> [What you are asked to do]
Extract the text from every row below, keeping each line word for word.

Extracted page text
────────

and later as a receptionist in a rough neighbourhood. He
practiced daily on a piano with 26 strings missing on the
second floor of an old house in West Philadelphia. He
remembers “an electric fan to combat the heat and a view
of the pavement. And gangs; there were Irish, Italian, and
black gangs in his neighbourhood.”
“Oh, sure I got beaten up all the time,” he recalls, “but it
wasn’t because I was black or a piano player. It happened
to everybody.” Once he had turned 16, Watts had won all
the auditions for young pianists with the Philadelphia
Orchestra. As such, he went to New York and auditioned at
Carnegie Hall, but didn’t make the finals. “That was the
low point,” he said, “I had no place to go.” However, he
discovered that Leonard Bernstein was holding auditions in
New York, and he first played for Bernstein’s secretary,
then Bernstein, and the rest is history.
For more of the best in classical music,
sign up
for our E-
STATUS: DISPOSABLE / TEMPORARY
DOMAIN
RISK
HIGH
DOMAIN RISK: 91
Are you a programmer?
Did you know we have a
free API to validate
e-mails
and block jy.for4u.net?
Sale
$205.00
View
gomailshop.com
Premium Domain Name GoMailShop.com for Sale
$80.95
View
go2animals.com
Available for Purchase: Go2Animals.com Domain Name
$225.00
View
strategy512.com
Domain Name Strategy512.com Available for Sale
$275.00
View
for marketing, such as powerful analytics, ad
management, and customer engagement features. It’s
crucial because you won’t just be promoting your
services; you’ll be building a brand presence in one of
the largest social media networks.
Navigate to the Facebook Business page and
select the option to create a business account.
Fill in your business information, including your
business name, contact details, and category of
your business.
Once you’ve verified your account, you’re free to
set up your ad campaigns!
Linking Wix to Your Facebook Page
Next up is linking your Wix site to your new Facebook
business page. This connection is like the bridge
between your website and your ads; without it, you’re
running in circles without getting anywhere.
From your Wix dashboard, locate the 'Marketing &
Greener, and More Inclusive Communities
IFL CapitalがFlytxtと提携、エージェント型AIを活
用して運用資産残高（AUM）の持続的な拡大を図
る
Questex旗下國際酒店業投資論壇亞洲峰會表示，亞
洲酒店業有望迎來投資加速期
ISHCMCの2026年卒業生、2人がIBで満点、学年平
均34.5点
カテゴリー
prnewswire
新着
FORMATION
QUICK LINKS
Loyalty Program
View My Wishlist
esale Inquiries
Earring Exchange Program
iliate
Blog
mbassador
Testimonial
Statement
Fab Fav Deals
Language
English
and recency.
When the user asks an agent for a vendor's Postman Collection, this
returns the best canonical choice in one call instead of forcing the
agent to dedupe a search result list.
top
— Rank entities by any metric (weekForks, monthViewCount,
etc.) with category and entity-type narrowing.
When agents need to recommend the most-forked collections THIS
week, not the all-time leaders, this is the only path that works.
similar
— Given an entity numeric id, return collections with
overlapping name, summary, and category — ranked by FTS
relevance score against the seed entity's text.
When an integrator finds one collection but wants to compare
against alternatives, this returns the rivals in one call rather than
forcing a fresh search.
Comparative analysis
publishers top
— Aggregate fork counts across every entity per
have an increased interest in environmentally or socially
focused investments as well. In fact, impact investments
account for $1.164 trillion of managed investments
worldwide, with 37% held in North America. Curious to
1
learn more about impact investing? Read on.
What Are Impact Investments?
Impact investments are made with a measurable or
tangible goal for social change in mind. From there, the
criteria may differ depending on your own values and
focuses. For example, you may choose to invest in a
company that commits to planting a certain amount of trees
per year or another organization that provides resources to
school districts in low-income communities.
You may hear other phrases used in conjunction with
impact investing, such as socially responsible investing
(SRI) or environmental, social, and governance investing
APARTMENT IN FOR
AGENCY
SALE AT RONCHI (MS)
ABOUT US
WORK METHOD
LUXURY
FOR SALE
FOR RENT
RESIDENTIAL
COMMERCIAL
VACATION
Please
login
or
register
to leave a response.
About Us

────────

> [Written answer]
and later as a receptionist in a rough neighbourhood. He
practiced daily on a piano with 26 strings missing on the
second floor of an old house in West Philadelphia. He
remembers “an electric fan to combat the heat and a view
of the pavement. And gangs; there were Irish, Italian, and
black gangs in his neighbourhood.”
“Oh, sure I got beaten up all the time,” he recalls, “but it
wasn’t because I was black or a piano player. It happened
to everybody.” Once he had turned 16, Watts had won all
the auditions for young pianists with the Philadelphia
Orchestra. As such, he went to New York and auditioned at
Carnegie Hall, but didn’t make the finals. “That was the
low point,” he said, “I had no place to go.” However, he
discovered that Leonard Bernstein was holding auditions in
New York, and he first played for Bernstein’s secretary,
then Bernstein, and the rest is history.
For more of the best in classical music,
sign up
for our E-
STATUS: DISPOSABLE / TEMPORARY
DOMAIN
RISK
HIGH
DOMAIN RISK: 91
Are you a programmer?
Did you know we have a
free API to validate
e-mails
and block jy.for4u.net?
Sale
$205.00
View
gomailshop.com
Premium Domain Name GoMailShop.com for Sale
$80.95
View
go2animals.com
Available for Purchase: Go2Animals.com Domain Name
$225.00
View
strategy512.com
Domain Name Strategy512.com Available for Sale
$275.00
View
for marketing, such as powerful analytics, ad
management, and customer engagement features. It’s
crucial because you won’t just be promoting your
services; you’ll be building a brand presence in one of
the largest social media networks.
Navigate to the Facebook Business page and
select the option to create a business account.
Fill in your business information, including your
business name, contact details, and category of
your business.
Once you’ve verified your account, you’re free to
set up your ad campaigns!
Linking Wix to Your Facebook Page
Next up is linking your Wix site to your new Facebook
business page. This connection is like the bridge
between your website and your ads; without it, you’re
running in circles without getting anywhere.
From your Wix dashboard, locate the 'Marketing &
Greener, and More Inclusive Communities
IFL CapitalがFlytxtと提携、エージェント型AIを活
用して運用資産残高（AUM）の持続的な拡大を図
る
Questex旗下國際酒店業投資論壇亞洲峰會表示，亞
洲酒店業有望迎來投資加速期
ISHCMCの2026年卒業生、2人がIBで満点、学年平
均34.5点
カテゴリー
prnewswire
新着
FORMATION
QUICK LINKS
Loyalty Program
View My Wishlist
esale Inquiries
Earring Exchange Program
iliate
Blog
mbassador
Testimonial
Statement
Fab Fav Deals
Language
English
and recency.
When the user asks an agent for a vendor's Postman Collection, this
returns the best canonical choice in one call instead of forcing the
agent to dedupe a search result list.
top
— Rank entities by any metric (weekForks, monthViewCount,
etc.) with category and entity-type narrowing.
When agents need to recommend the most-forked collections THIS
week, not the all-time leaders, this is the only path that works.
similar
— Given an entity numeric id, return collections with
overlapping name, summary, and category — ranked by FTS
relevance score against the seed entity's text.
When an integrator finds one collection but wants to compare
against alternatives, this returns the rivals in one call rather than
forcing a fresh search.
Comparative analysis
publishers top
— Aggregate fork counts across every entity per
have an increased interest in environmentally or socially
focused investments as well. In fact, impact investments
account for $1.164 trillion of managed investments
worldwide, with 37% held in North America. Curious to
1
learn more about impact investing? Read on.
What Are Impact Investments?
Impact investments are made with a measurable or
tangible goal for social change in mind. From there, the
criteria may differ depending on your own values and
focuses. For example, you may choose to invest in a
company that commits to planting a certain amount of trees
per year or another organization that provides resources to
school districts in low-income communities.
You may hear other phrases used in conjunction with
impact investing, such as socially responsible investing
(SRI) or environmental, social, and governance investing
APARTMENT IN FOR
AGENCY
SALE AT RONCHI (MS)
ABOUT US
WORK METHOD
LUXURY
FOR SALE
FOR RENT
RESIDENTIAL
COMMERCIAL
VACATION
Please
login
or
register
to leave a response.
About Us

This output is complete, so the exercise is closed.